Species of hydrozoan

Halecium halecinum, commonly known as the herring-bone hydroid, is a species of hydrozoan in the family Haleciidae. It is native to the eastern Atlantic Ocean, the western Atlantic Ocean and the eastern Pacific Ocean.

==Description==
This hydroid grows to a maximum height of 25 cm but a more typical height is 10 cm. The colony grows in a single plane with stiff erect stems growing from a fibrous base. The growth is pinnate, with alternate secondary branches which are parallel to one another and join the main stem at an angle of about 50°, giving a herring-bone appearance. These in turn have stubby tertiary branches which bear the hydrothecae (feeding polyps); these grow on alternate sides of the stem, forming short, equal-length segments, separated by transverse nodes. The polyps are large and goblet-shaped, with down-turned rims. The reproductive gonothecae are borne on the upper surfaces of the branches, the male structures being ovoid and club-shaped, while the female ones are oblong, with tapering bases and broad flat upper surfaces with apertures in the corners.
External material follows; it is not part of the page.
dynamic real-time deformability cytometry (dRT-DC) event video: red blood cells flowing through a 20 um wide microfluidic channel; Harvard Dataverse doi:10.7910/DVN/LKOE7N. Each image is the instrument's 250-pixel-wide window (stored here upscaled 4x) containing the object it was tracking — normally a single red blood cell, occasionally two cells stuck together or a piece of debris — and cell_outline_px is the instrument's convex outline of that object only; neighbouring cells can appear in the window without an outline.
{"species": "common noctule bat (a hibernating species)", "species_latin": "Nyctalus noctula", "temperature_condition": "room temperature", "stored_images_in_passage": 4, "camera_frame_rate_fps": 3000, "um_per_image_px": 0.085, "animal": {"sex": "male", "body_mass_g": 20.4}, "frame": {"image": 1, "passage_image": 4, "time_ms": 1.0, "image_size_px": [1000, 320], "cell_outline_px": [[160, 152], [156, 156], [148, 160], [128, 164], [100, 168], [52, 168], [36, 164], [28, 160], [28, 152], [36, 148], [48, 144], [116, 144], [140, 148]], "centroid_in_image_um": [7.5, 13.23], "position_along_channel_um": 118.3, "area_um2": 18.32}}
==Distribution and habitat==
This hydroid is known from the eastern Atlantic Ocean, the western Atlantic Ocean and the eastern Pacific Ocean. Its range extends from Spitsbergen, through the Mediterranean Sea and the coasts of Western Europe and West Africa to South Africa. It is also present in western Iceland and eastern Greenland, and southwards along the eastern coasts of North America to the Caribbean Sea and Colombia. In the eastern Pacific Ocean its range extends from Alaska to California and it is also present in the Mollucas, Japan and the Sea of Okhotsk. It grows on hard surfaces such as shells and stones in the shallow sub-littoral zone and in deeper water.

==Research==
Research has shown that there are two types of hydrothecae with different behaviours. The second type has a longer, extensible column and fewer, shorter, thicker tentacles armed with larger stinging cells. It can twist and coil during extension, and contract by bulging and folding while still remaining extended; both types of polyp can catch and ingest planktonic particles, but the extensible one is able to writhe around and explore a greater volume of water. It is probably used in defence and may also have an excretory or sensory function. Such polyp dimorphism has been reported in three other species of hydroid.